Though there’s no county component to the closing process when a Wise County newcomer buys a house or property, Clark is pushing the county to do more proactive communication about what to expect living there.

“I try to weave in a lot of Wise County’s history and background — not just for the long-timers or lifers there —but it’s a benefit to the new people coming in. They’re not looking at it and saying, ‘Oh, gosh, this looks like every other place along the highway, let’s live here.’ They’re seeing this community culture, it’s a small-town vibe and the downtown squares and main streets that we have, and they like that and they want to be part of that,” Clark said. “I think if somebody’s choosing to come live there and be part of that, you’ve got to bring them into the loop on what the county’s history is and make them appreciate that this was a pretty rough, scrappy frontier place not that long ago. What we do with growth, with service demand, increased population, all of that, has to be done in conjunction with, ‘And let’s talk about where we’ve come from.’

“I think that’s good for people to be reminded of, whether they’ve always lived there or you’re brand new.”

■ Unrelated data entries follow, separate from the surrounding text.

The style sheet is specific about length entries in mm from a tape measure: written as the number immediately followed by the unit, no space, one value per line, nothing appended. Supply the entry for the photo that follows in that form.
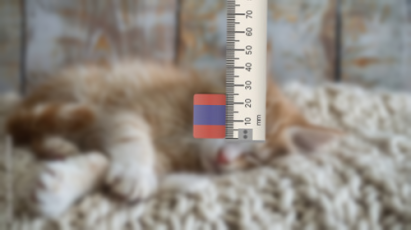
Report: 25mm
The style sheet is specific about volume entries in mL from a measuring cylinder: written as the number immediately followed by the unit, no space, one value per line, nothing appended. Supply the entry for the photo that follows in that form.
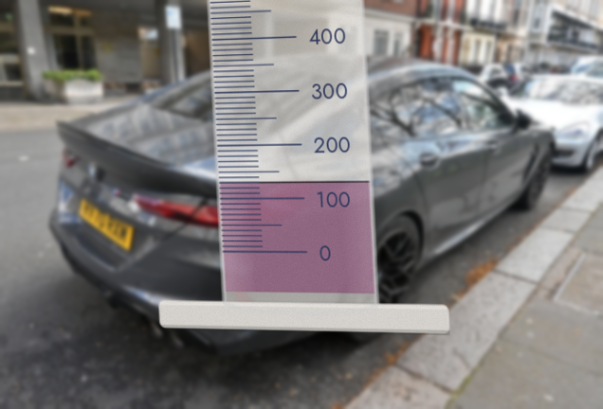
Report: 130mL
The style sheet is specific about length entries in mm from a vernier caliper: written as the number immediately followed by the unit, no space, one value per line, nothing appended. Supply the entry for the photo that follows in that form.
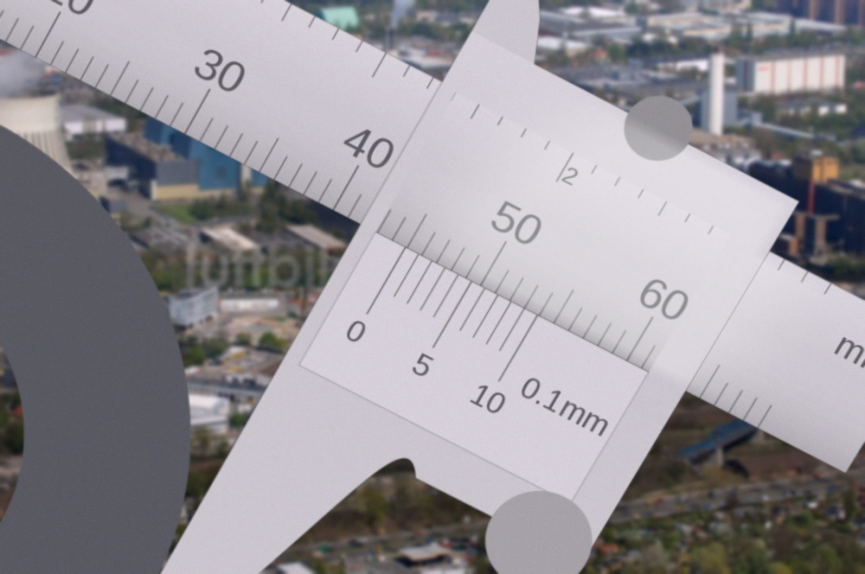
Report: 44.9mm
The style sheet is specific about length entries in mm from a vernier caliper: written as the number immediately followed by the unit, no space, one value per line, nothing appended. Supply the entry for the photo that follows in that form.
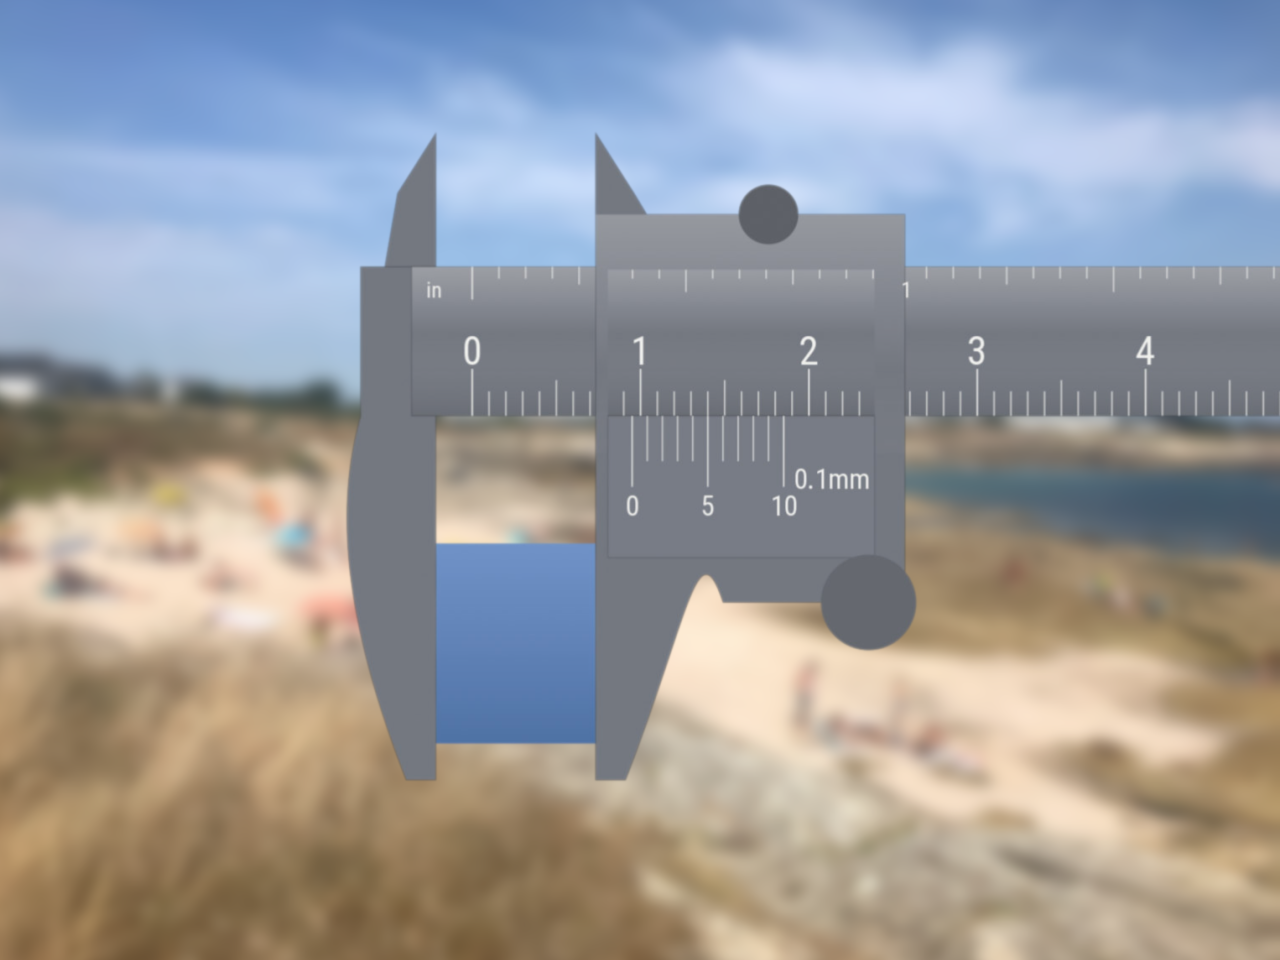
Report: 9.5mm
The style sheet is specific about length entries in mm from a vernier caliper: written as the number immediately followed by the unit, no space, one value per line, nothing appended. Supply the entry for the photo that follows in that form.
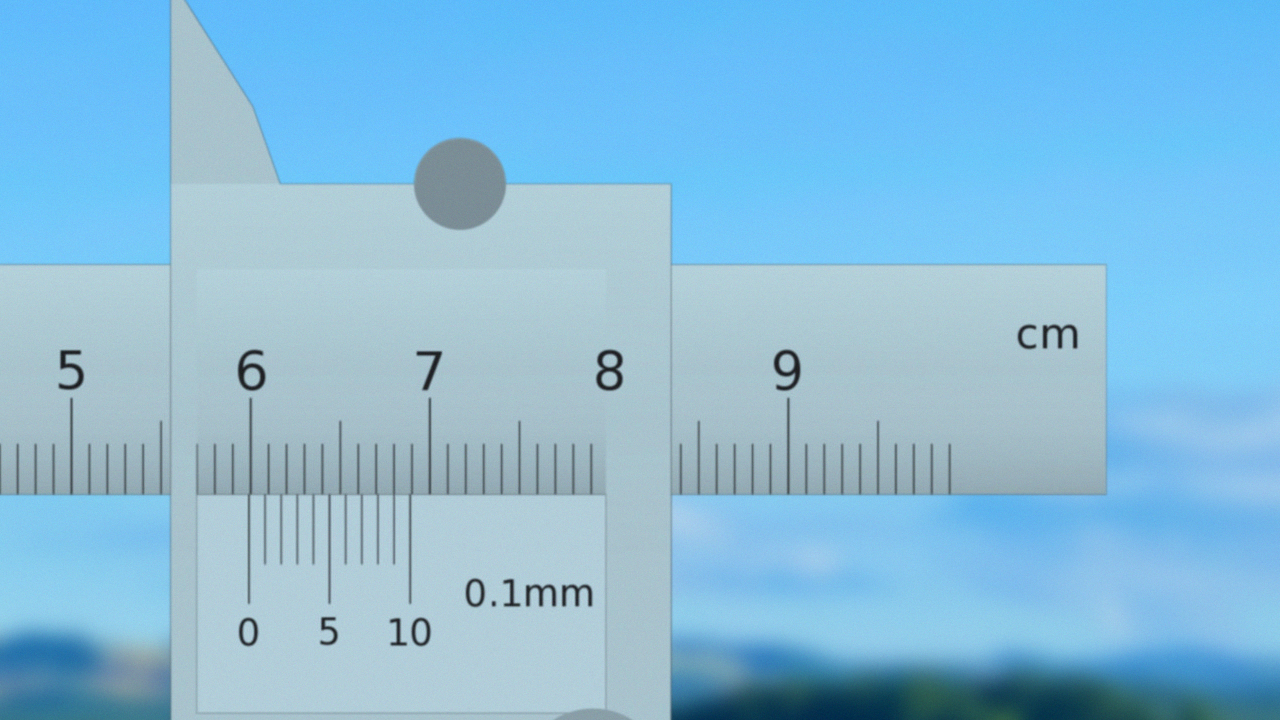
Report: 59.9mm
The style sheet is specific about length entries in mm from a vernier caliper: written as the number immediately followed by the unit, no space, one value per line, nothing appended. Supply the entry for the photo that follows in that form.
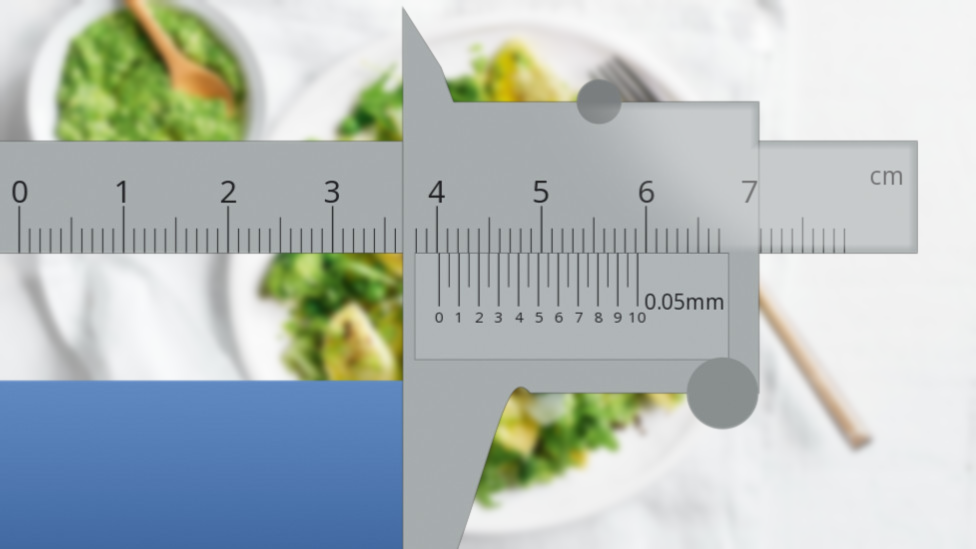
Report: 40.2mm
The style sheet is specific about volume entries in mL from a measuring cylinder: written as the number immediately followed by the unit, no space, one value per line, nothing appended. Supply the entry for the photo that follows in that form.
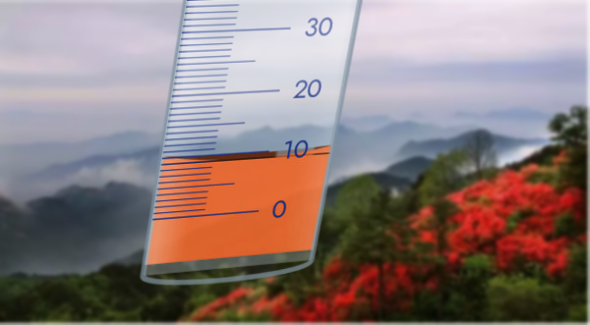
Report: 9mL
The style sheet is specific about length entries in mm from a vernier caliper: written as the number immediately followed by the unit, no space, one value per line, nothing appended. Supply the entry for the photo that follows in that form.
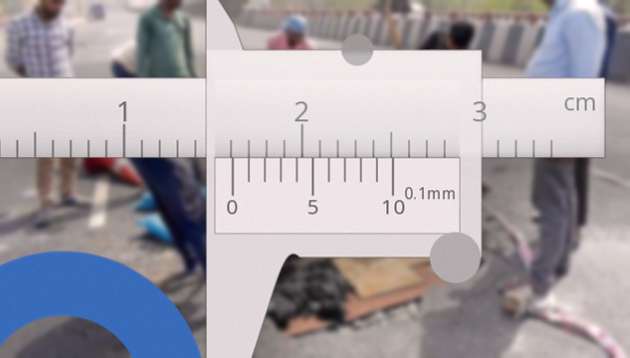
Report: 16.1mm
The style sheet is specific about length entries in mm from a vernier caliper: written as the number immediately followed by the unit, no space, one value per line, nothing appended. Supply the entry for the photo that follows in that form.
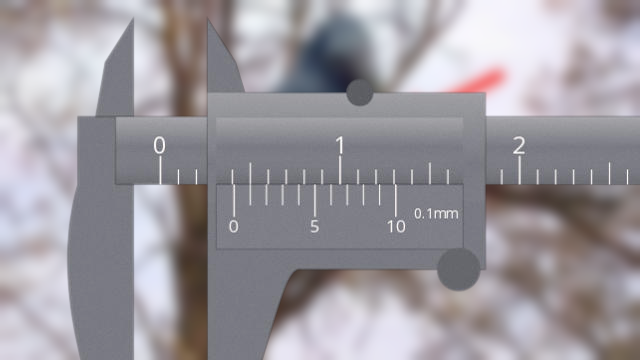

He was brand new to NACo in 2015, when he first attended a Legislative Conference. Joining the Rural Action Caucus offered Clark a sampler of NACo programming that helped him find his way to the Telecommunications and Technology Steering Committee, which he later chaired, along with NACo’s Broadband Task Force in 2020.

“NACo has the opportunity to connect us with people who are experts that I couldn’t get to myself,” he said. “That’s a value for every county official who is trying to be better equipped to serve people at home.”

In 2023, he was a relatively late entrant to the race for NACo second vice president, but overcame trepidation about running, with some counsel from a colleague with whom he would work closely, and the encouragement of his wife, Leah, who serves as the executive director of the Bridgeport Economic Development Corporation in Wise County.

“I never really thought that I would run for president for a long time because I have three little girls at home, but talking to (immediate past president) James Gore helped me understand how I could make it work,” he said. Gore had been the first parent of young children in a decade to serve in NACo leadership, which carries often-extensive travel demands. “It’s a season, it’s a service. I thought I had for my county makeup, for my demographics, for my experience, I thought I brought something that would be a good asset on the executive committee.”

Clark brings the same curiosity to the presidency that he did to The Chico Texan 20 years ago.

“We’re all local government nerds, and counties are such a fascinating form of government — it’s different from state to state,” he said. “It’s so interesting learning what different governing boards look like, but in this job as president, the biggest thing to continue to learn about is when it comes to counties administering social services. In Texas, we just don’t really do much of that, so I haven’t had to do too much as a county official.”

He also wants to build on the Texas enthusiasm that showed up at the 2023 Annual Conference in Travis County, Texas, when he ran for NACo office. 

“We need Texas voices coming strongly from the county level to the feds, because when it comes to legislation, a lot of things that we wish hadn’t happened or that we fear, are going to have a negative impact on counties generally because somebody doesn’t understand how it works in the counties,” he said.  “And that goes for all counties. We need to be part of that conversation, telling the story about how our communities and our constituents will be affected.

“A lot of that is incumbent on members engaging, sharing stories, sharing information, certainly when talking to our representatives, but also giving NACo staff the examples they can call on when they’re working on our behalf.”